We are survivors who couldn’t be broken so we can share our stories and save the life of someone else who’s unable to see the light through the darkness. We all feel alone sometimes, but we’re not just reaching out a hand. Someone is there. So spread your wings and fly. It’s ok.

You are a survivor.

Grief and Pain, I’d like to let people know that there are people here who do understand. That there is a light in the darkness. I’d like to thank you for the opportunity to submit work.

Freedom

Freedom is such a simple word, yet it stands for so much more. People fight wars for freedom. People escape countries for it. As for myself, I didn’t realize the special gift it was until I got locked up. I was in a prison cell at the age 20, when I realized I’d been in prison all my life. I’d suffered abuse at the hands of the ones who were meant to love and protect me. I didn’t realize the shackles my mind wore from it all. I didn’t like the person I saw in the mirror. I learned the hard way that no one could love me if I didn’t love myself first. I also quickly saw that I didn’t respect myself or know my worth. I hadn’t been taught any principles or values that parents are supposed to teach you.

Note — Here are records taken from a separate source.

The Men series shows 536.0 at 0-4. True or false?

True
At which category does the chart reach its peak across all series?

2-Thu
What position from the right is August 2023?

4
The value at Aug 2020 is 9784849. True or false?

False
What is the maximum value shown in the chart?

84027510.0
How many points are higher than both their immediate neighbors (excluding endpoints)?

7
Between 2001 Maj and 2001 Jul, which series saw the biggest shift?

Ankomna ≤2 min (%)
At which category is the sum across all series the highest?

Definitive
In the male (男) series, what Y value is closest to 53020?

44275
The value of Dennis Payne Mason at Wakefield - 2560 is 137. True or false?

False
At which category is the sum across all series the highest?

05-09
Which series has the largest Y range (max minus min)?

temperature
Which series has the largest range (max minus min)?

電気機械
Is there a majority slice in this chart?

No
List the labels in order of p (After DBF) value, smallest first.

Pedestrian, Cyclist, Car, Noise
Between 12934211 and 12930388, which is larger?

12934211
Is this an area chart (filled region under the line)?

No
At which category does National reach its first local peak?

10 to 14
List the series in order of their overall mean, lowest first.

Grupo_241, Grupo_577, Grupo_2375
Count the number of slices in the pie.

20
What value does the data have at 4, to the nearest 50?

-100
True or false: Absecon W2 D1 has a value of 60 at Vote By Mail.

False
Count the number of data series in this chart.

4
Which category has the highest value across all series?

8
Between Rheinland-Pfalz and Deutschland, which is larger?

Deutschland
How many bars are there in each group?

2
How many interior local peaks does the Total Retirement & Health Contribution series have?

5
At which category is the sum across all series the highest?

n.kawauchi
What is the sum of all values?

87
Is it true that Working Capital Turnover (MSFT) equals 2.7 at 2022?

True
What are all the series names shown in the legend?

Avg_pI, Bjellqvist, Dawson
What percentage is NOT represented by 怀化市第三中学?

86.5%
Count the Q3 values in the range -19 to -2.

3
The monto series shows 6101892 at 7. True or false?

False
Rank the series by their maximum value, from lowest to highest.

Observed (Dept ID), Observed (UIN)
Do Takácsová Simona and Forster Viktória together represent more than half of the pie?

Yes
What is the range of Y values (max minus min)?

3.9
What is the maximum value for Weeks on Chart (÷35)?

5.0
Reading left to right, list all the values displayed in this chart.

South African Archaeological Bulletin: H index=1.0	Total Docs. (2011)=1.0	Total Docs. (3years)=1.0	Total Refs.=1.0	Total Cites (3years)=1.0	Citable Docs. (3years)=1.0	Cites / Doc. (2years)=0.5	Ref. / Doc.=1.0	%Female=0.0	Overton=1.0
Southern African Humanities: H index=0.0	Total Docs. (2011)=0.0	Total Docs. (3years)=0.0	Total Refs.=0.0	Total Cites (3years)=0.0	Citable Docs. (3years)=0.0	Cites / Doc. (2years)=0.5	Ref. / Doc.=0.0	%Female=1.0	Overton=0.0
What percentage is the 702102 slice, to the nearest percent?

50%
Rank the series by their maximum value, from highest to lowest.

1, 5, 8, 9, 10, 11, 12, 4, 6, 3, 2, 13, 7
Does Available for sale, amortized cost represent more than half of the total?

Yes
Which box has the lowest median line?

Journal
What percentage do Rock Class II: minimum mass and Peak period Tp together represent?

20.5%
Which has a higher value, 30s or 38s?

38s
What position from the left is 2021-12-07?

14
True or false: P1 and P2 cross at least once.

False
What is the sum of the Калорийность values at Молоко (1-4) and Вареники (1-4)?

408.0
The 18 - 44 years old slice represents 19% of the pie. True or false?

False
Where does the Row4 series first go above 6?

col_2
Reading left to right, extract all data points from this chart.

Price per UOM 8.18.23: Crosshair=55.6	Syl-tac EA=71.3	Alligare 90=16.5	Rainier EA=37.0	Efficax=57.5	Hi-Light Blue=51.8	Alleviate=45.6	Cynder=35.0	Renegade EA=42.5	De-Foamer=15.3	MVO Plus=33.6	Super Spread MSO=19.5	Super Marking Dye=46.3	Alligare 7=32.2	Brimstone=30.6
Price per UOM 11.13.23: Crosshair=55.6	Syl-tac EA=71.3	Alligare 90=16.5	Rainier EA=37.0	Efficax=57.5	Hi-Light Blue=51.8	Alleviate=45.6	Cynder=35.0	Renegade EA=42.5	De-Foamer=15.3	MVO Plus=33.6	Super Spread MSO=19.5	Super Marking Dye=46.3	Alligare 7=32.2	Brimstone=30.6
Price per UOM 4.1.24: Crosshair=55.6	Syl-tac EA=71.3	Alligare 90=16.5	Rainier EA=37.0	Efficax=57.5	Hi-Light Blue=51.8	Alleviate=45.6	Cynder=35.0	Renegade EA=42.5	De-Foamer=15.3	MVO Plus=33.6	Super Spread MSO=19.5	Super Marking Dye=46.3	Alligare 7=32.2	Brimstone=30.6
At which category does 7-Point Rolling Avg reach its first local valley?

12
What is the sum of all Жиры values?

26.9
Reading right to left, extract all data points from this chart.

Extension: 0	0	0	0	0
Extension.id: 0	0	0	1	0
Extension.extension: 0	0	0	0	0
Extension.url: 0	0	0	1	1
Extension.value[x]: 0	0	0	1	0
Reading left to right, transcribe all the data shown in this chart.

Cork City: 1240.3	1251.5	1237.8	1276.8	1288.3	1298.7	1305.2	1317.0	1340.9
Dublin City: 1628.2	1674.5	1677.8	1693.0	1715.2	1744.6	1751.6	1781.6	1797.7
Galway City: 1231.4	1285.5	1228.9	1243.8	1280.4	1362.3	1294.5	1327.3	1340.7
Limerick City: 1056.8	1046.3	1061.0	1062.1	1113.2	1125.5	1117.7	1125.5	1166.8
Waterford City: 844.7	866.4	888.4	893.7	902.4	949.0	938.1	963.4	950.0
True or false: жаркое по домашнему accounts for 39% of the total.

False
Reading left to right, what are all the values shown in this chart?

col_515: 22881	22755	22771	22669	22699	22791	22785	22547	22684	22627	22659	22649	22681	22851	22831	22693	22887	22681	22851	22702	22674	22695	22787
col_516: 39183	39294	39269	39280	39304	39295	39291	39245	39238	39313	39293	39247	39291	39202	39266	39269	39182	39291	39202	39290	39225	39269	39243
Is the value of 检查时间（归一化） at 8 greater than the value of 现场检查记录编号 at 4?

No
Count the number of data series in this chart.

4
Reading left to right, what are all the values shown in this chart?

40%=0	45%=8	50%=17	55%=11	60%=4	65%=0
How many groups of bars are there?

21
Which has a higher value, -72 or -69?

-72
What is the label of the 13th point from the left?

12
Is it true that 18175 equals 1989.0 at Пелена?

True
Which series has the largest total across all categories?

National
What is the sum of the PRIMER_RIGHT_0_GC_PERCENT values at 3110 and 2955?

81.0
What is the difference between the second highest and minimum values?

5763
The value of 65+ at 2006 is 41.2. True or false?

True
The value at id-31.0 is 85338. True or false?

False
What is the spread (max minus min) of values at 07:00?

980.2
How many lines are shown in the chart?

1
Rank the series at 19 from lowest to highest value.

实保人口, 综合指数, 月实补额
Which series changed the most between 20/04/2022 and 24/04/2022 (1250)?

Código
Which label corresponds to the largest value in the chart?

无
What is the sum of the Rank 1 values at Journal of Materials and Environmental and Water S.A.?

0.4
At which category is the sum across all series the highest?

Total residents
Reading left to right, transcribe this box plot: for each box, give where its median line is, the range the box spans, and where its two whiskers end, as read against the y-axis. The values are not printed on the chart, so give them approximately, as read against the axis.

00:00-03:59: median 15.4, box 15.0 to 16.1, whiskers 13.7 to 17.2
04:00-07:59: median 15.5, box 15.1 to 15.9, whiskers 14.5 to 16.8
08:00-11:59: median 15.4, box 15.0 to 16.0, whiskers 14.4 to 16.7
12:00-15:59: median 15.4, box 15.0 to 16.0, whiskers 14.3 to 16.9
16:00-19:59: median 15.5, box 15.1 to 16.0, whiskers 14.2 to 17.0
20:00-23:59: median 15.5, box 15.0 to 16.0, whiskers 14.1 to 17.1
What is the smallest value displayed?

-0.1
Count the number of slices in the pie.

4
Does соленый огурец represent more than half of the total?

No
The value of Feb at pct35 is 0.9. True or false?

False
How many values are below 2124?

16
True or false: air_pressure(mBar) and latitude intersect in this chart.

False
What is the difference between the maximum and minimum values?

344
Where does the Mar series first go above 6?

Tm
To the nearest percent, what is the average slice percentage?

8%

I started a long journey of fixing and repairing broken pieces, trying to break free. My time here is coming to an end. I’ve survived it all, and now freedom is within reach. I feel as though this is all I’ve ever known. I wonder if it will ever be out of my system. I’ve refused to let prison make me or shape me, I’ve stayed un-institutionalized. I look forward to being really free, but everyone takes things for granted. To me, freedom means so much, but actually being free from even the chains of my mind will be a taste of heaven I’ve never known.

My first day out, I want real food, a nice shower to wash the prison away, to walk around without shackles or an officer, to watch the stars as they come out and breathe in the fresh air of freedom. I stand strong and healthy knowing I’m wonderfully made by God, who loves me and who I now know intimately. I will walk out these gates as a woman of God, a woman of worth and a survivor, I walk into freedom.